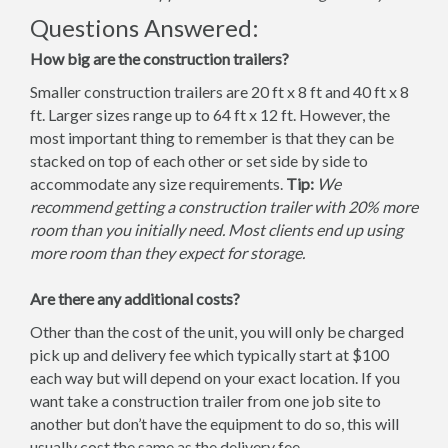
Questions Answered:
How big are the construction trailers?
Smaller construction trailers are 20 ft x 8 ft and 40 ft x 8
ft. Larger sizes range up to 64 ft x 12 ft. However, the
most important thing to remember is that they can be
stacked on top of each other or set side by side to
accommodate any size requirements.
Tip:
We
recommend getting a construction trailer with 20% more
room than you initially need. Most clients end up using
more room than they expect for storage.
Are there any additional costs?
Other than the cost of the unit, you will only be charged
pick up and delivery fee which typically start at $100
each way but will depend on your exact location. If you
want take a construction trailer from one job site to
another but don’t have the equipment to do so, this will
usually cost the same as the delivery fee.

···

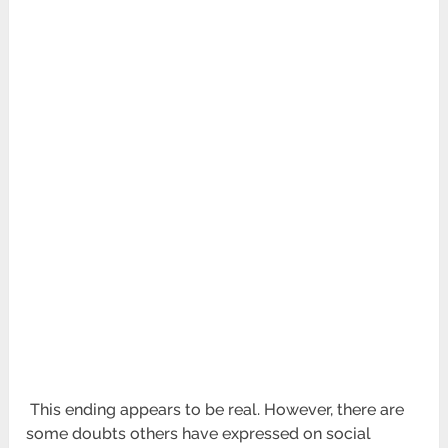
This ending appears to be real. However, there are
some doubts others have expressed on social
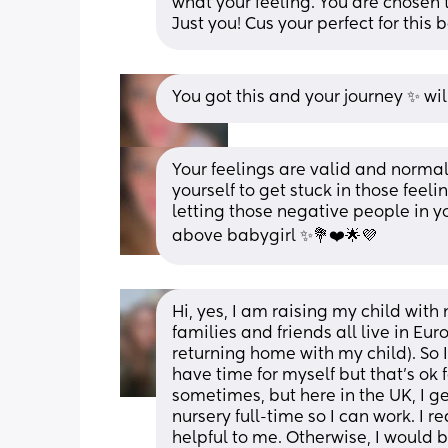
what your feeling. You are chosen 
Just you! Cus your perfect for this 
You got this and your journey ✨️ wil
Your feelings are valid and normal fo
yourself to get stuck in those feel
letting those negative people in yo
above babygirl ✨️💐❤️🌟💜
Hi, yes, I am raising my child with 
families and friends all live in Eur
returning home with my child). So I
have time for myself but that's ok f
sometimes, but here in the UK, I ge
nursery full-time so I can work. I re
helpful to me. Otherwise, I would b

···

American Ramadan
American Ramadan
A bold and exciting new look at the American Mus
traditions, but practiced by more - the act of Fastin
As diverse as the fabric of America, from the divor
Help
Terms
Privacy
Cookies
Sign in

···

— EXERCISE GOAL —
Tell me how many lines of the records include the word "they", and say nothing else.

— ANSWER —
2